By Greg Hodgson

Volunteers from the Adventist hospitals in Colorado have been extending the healing ministry of Christ not only locally, but also internationally. In 2016, Centura Health will celebrate 10 years since the founding of Global Health Initiatives, the medical mission arm of the current Adventist hospitals in the Denver metro-area.

The first volunteers left Colorado for Mugonero Adventist Hospital in Rwanda in January 2006. An orthopedic team from Avista Adventist Hospital led the charge, and was quickly followed by a medical mission team traveling to Nepal in February, and then to Peru in April. Since that time, nearly 1,200 volunteers have participated in these three projects, performing hundreds of free surgeries and seeing nearly 30,000 primary care patient visits. The projects are part of building a long-term relationship that promotes change and improvement of medical care overseas.

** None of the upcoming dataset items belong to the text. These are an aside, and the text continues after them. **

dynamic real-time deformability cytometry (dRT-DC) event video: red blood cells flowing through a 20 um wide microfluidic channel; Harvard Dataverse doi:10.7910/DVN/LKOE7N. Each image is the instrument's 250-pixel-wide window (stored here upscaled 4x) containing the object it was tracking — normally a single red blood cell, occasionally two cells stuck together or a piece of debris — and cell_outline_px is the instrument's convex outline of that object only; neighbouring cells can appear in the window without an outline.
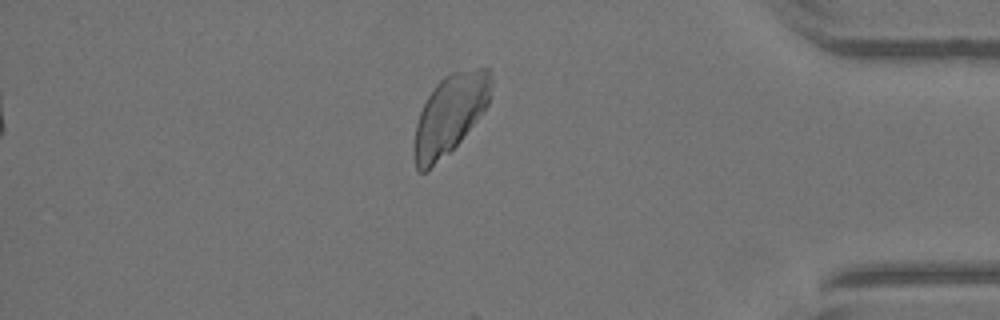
{"species": "Egyptian fruit bat (a non-hibernating species)", "species_latin": "Rousettus aegyptiacus", "temperature_condition": "warm", "stored_images_in_passage": 33, "camera_frame_rate_fps": 3000, "um_per_image_px": 0.085, "animal": {"sex": "female"}, "frame": {"image": 1, "passage_image": 29, "time_ms": 9.333, "image_size_px": [1000, 320], "cell_outline_px": [[492, 80], [488, 104], [476, 120], [460, 140], [428, 172], [420, 172], [416, 168], [412, 148], [416, 124], [420, 112], [428, 96], [436, 84], [444, 76], [452, 72], [476, 68], [488, 68], [492, 76]], "centroid_in_image_um": [38.21, 9.73], "position_along_channel_um": 397.0, "area_um2": 35.32}}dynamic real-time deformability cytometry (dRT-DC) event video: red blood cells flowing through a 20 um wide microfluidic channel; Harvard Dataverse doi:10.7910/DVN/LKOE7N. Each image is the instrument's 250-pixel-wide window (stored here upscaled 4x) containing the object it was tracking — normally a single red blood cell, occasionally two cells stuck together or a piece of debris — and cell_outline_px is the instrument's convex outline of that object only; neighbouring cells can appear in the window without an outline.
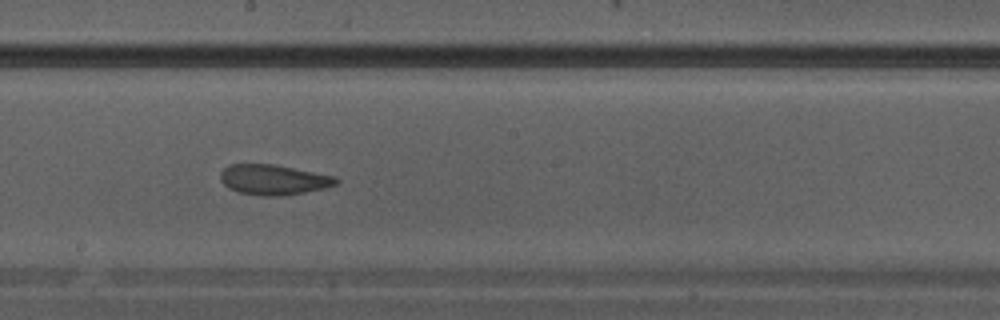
{"species": "Egyptian fruit bat (a non-hibernating species)", "species_latin": "Rousettus aegyptiacus", "temperature_condition": "warm", "stored_images_in_passage": 21, "camera_frame_rate_fps": 3000, "um_per_image_px": 0.085, "animal": {"sex": "male"}, "frame": {"image": 1, "passage_image": 10, "time_ms": 3.0, "image_size_px": [1000, 320], "cell_outline_px": [[340, 180], [336, 184], [324, 188], [304, 192], [280, 196], [264, 196], [240, 192], [228, 188], [220, 180], [220, 172], [228, 164], [272, 164], [336, 176]], "centroid_in_image_um": [23.23, 15.27], "position_along_channel_um": 225.0, "area_um2": 20.29}}
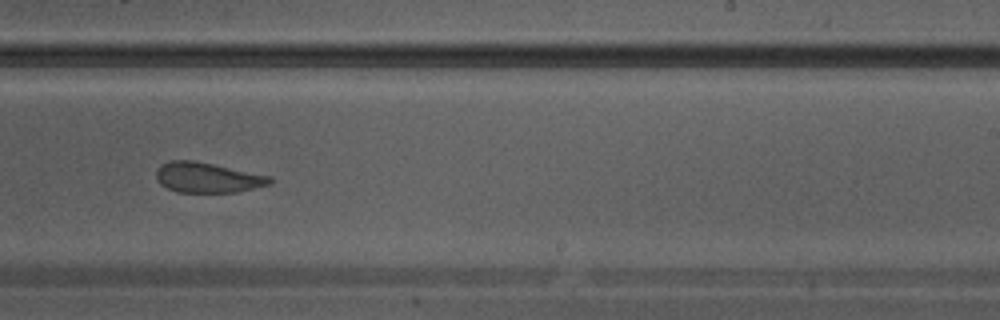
{"frame": {"image": 2, "passage_image": 12, "time_ms": 3.667, "image_size_px": [1000, 320], "cell_outline_px": [[272, 184], [236, 192], [176, 192], [160, 184], [156, 176], [156, 168], [160, 164], [172, 160], [192, 160], [272, 176]], "centroid_in_image_um": [17.63, 15.09], "position_along_channel_um": 271.4, "area_um2": 20.0}}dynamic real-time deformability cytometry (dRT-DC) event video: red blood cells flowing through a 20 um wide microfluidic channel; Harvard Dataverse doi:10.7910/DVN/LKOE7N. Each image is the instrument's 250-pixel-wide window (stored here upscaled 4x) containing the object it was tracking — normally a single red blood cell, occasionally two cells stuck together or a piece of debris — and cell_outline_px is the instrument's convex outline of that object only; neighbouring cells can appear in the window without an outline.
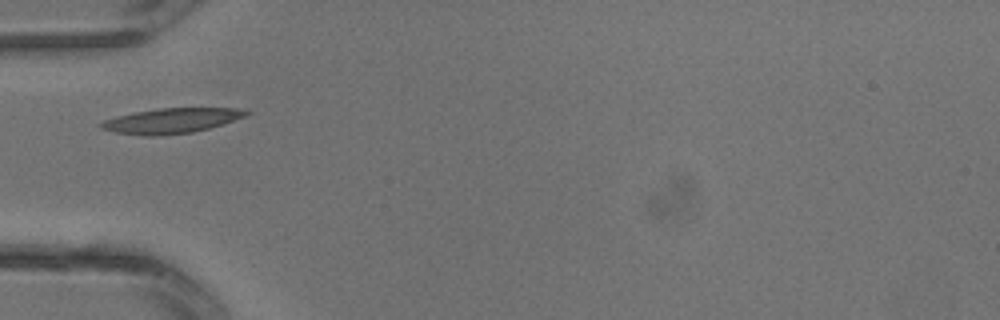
{"species": "common noctule bat (a hibernating species)", "species_latin": "Nyctalus noctula", "temperature_condition": "warm", "stored_images_in_passage": 2, "camera_frame_rate_fps": 3000, "um_per_image_px": 0.085, "animal": {"sex": "male", "body_mass_g": 13.3}, "frame": {"image": 1, "passage_image": 2, "time_ms": 0.333, "image_size_px": [1000, 320], "cell_outline_px": [[252, 112], [244, 116], [208, 128], [192, 132], [160, 136], [144, 136], [116, 132], [100, 128], [96, 124], [104, 120], [116, 116], [136, 112], [160, 108], [236, 108]], "centroid_in_image_um": [14.49, 10.26], "position_along_channel_um": 70.5, "area_um2": 20.98}}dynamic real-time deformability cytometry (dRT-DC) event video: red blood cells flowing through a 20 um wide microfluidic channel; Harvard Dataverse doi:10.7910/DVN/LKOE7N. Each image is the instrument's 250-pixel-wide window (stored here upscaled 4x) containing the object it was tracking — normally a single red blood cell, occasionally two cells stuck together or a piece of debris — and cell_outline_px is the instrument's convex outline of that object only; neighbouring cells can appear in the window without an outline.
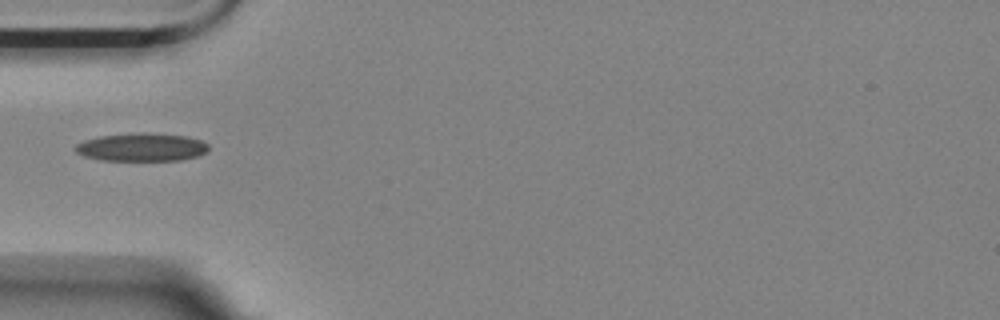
{"species": "Egyptian fruit bat (a non-hibernating species)", "species_latin": "Rousettus aegyptiacus", "temperature_condition": "room temperature", "stored_images_in_passage": 2, "camera_frame_rate_fps": 3000, "um_per_image_px": 0.085, "animal": {"sex": "female"}, "frame": {"image": 1, "passage_image": 1, "time_ms": 0.0, "image_size_px": [1000, 320], "cell_outline_px": [[208, 152], [196, 156], [180, 160], [100, 160], [84, 156], [76, 152], [76, 144], [84, 140], [100, 136], [140, 132], [188, 136], [200, 140], [208, 144]], "centroid_in_image_um": [12.05, 12.51], "position_along_channel_um": 73.0, "area_um2": 21.73}}
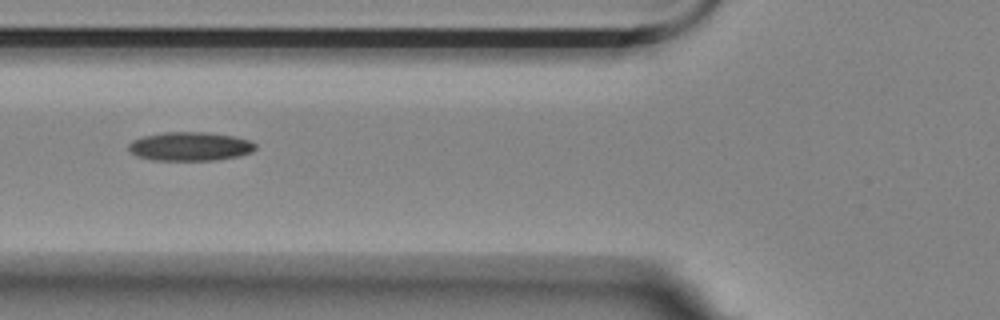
{"frame": {"image": 2, "passage_image": 2, "time_ms": 1.0, "image_size_px": [1000, 320], "cell_outline_px": [[256, 148], [252, 152], [236, 156], [216, 160], [152, 160], [140, 156], [132, 152], [128, 148], [128, 144], [132, 140], [144, 136], [164, 132], [208, 132], [232, 136], [248, 140], [256, 144]], "centroid_in_image_um": [16.15, 12.44], "position_along_channel_um": 109.6, "area_um2": 21.1}}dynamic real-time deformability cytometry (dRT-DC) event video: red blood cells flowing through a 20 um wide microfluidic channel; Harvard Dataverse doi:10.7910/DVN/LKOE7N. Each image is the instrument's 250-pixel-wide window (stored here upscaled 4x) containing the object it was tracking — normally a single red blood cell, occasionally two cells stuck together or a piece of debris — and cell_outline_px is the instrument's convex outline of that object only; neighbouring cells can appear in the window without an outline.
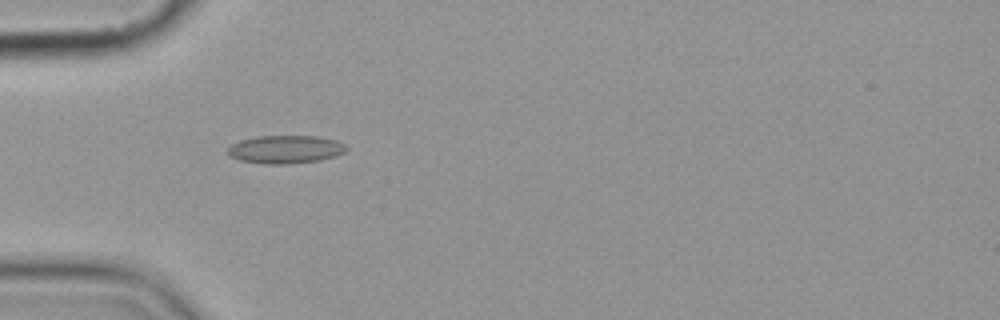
{"species": "common noctule bat (a hibernating species)", "species_latin": "Nyctalus noctula", "temperature_condition": "cold", "stored_images_in_passage": 6, "camera_frame_rate_fps": 3000, "um_per_image_px": 0.085, "animal": {"sex": "female", "body_mass_g": 19.9}, "frame": {"image": 1, "passage_image": 6, "time_ms": 5.667, "image_size_px": [1000, 320], "cell_outline_px": [[348, 148], [344, 152], [336, 156], [320, 160], [288, 164], [268, 164], [240, 160], [228, 156], [228, 148], [232, 144], [240, 140], [256, 136], [316, 136], [336, 140], [344, 144]], "centroid_in_image_um": [24.26, 12.69], "position_along_channel_um": 60.7, "area_um2": 19.42}}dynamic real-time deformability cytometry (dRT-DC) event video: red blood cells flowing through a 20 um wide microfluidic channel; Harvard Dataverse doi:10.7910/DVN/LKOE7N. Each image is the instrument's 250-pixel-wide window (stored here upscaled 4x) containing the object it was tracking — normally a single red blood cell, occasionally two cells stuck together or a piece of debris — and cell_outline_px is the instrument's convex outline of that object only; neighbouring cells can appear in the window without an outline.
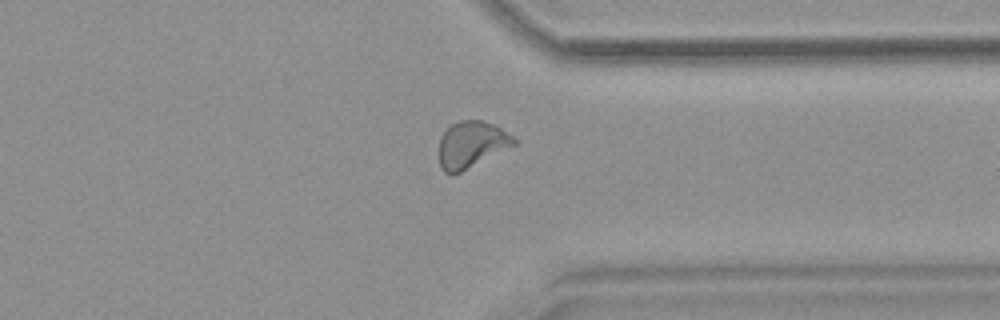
{"species": "common noctule bat (a hibernating species)", "species_latin": "Nyctalus noctula", "temperature_condition": "warm", "stored_images_in_passage": 37, "camera_frame_rate_fps": 3000, "um_per_image_px": 0.085, "animal": {"sex": "female", "body_mass_g": 18.4}, "frame": {"image": 1, "passage_image": 27, "time_ms": 8.667, "image_size_px": [1000, 320], "cell_outline_px": [[516, 144], [452, 176], [444, 172], [440, 168], [440, 136], [452, 124], [460, 120], [484, 120], [500, 128], [512, 136], [516, 140]], "centroid_in_image_um": [40.04, 12.29], "position_along_channel_um": 371.4, "area_um2": 20.06}, "authors_computed_cell_mechanics": {"area_um2": 19.7676, "velocity_mm_per_s": 3.8209, "shape_relaxation_time_tau1_ms": 10.2939, "shape_relaxation_time_tau2_ms": 1.5959, "deformation_change_tau1": 0.1905, "deformation_change_tau2": 0.0676}}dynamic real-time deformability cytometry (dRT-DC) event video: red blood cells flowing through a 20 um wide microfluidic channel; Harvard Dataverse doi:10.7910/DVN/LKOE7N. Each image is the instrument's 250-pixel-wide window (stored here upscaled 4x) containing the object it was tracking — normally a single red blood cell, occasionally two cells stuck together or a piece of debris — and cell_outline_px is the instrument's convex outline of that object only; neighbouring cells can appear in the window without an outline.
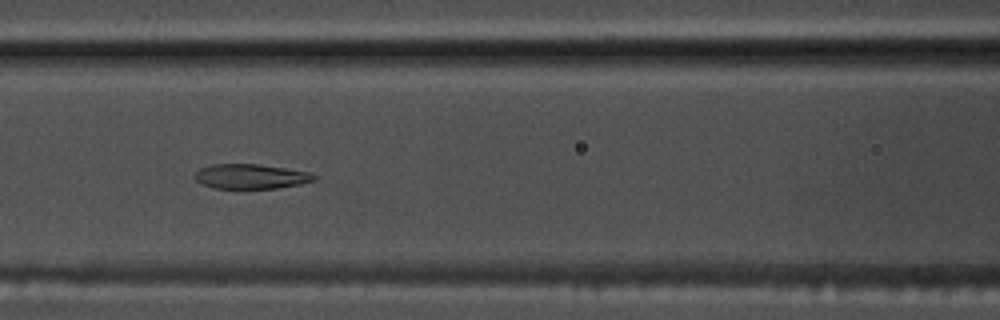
{"species": "common noctule bat (a hibernating species)", "species_latin": "Nyctalus noctula", "temperature_condition": "warm", "stored_images_in_passage": 55, "segment_of_instrument_passage": [1, 2], "camera_frame_rate_fps": 3000, "um_per_image_px": 0.085, "animal": {"sex": "male", "body_mass_g": 17.5, "forearm_length_mm": 52.3}, "frame": {"image": 1, "passage_image": 23, "time_ms": 7.333, "image_size_px": [1000, 320], "cell_outline_px": [[316, 180], [300, 184], [276, 188], [212, 188], [196, 180], [192, 176], [200, 168], [212, 164], [260, 164], [308, 172], [316, 176]], "centroid_in_image_um": [21.29, 14.99], "position_along_channel_um": 145.3, "area_um2": 17.11}}
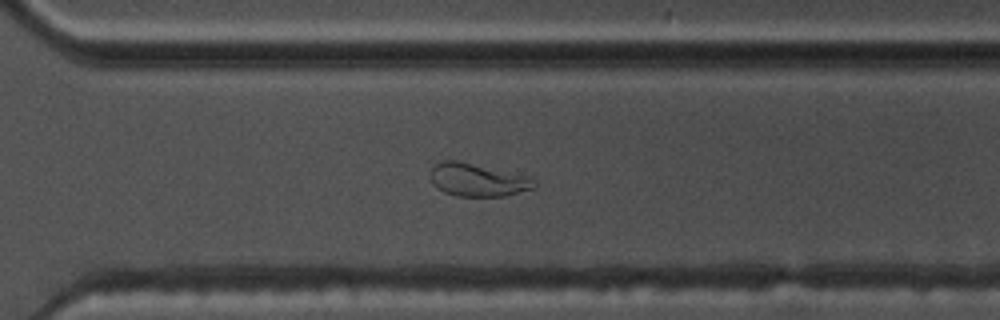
{"frame": {"image": 2, "passage_image": 38, "time_ms": 12.333, "image_size_px": [1000, 320], "cell_outline_px": [[536, 184], [532, 188], [504, 196], [456, 196], [444, 192], [436, 188], [432, 184], [428, 172], [436, 164], [444, 160], [456, 160], [532, 176], [536, 180]], "centroid_in_image_um": [40.58, 15.28], "position_along_channel_um": 330.0, "area_um2": 20.17}}
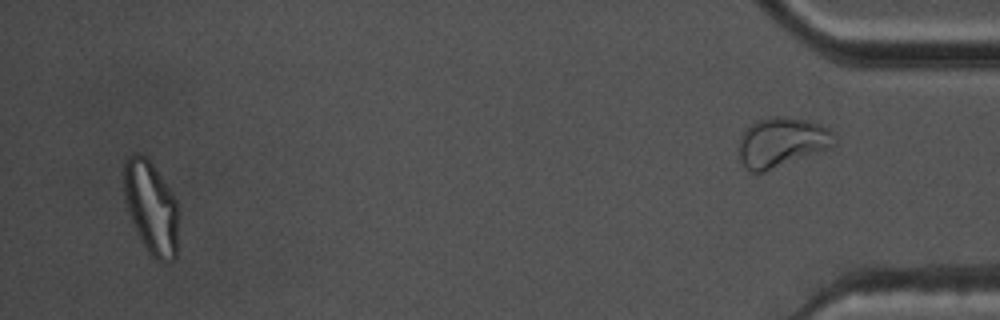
{"frame": {"image": 3, "passage_image": 52, "time_ms": 17.0, "image_size_px": [1000, 320], "cell_outline_px": [[176, 256], [168, 264], [164, 264], [156, 260], [148, 252], [132, 220], [124, 196], [124, 160], [132, 152], [140, 152], [152, 164], [172, 192], [176, 200]], "centroid_in_image_um": [12.83, 17.61], "position_along_channel_um": 422.4, "area_um2": 29.02}}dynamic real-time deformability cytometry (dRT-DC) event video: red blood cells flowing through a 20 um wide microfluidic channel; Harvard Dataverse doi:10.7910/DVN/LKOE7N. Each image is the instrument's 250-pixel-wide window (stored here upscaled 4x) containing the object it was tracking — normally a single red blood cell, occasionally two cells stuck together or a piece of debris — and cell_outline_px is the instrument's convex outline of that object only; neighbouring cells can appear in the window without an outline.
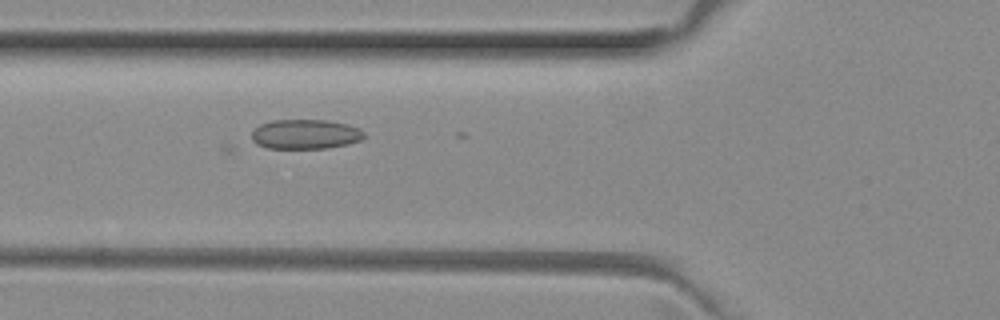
{"species": "common noctule bat (a hibernating species)", "species_latin": "Nyctalus noctula", "temperature_condition": "room temperature", "stored_images_in_passage": 21, "camera_frame_rate_fps": 3000, "um_per_image_px": 0.085, "animal": {"sex": "female", "body_mass_g": 29.2, "forearm_length_mm": 56.3}, "frame": {"image": 1, "passage_image": 4, "time_ms": 1.0, "image_size_px": [1000, 320], "cell_outline_px": [[364, 136], [360, 140], [348, 144], [328, 148], [268, 148], [256, 144], [252, 140], [252, 132], [260, 124], [272, 120], [328, 120], [348, 124], [360, 128], [364, 132]], "centroid_in_image_um": [25.96, 11.4], "position_along_channel_um": 99.8, "area_um2": 19.48}}
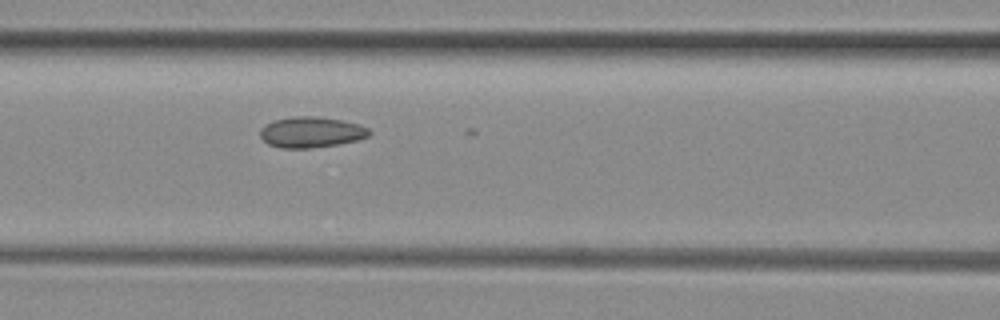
{"frame": {"image": 2, "passage_image": 7, "time_ms": 2.0, "image_size_px": [1000, 320], "cell_outline_px": [[372, 132], [368, 136], [356, 140], [336, 144], [312, 148], [280, 148], [268, 144], [260, 136], [260, 128], [276, 120], [292, 116], [316, 116], [340, 120], [360, 124], [368, 128]], "centroid_in_image_um": [26.45, 11.23], "position_along_channel_um": 140.1, "area_um2": 19.42}}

“The main objective of these medical mission projects is to build capacity at existing mission hospitals so that they can better serve their own communities,” comments Stephen King, vice president for mission and ministry at the Colorado hospital system. “We accomplish this through providing continuing medical education for local doctors and nurses, and through leadership training, strategic planning, financial management, and human resource development.” Additional support is provided through the provision of needed medical equipment and supplies, as well as some limited building projects.

“Adventist hospitals in the developing world were started by brave medical missionaries which normally had strong support from their home churches and the larger church organization,” says Greg Hodgson, director of Global Health Initiatives.

Hodgson explains that, “over time these hospitals were transferred to local leadership, which is important in developing national expertise, but unfortunately the international support and funding largely disappeared. But as the world church organization is no longer giving support to these facilities, others come to their aid. We are among the Adventist hospitals which have prospered in the United States and elsewhere, and we want to be involved.”

“We take pride in these global health programs,” adds Morre Dean, president of the south Denver group of Adventist hospitals. “Not only are we strengthening these mission hospitals, which are vital to the health of their communities, but we are also providing our own physicians and associates an opportunity to participate in a life-changing mission. With God’s blessing, this is truly a win-win situation for all involved.”

–Greg Hodgson is director of Global Health Initiatives for Centura Health.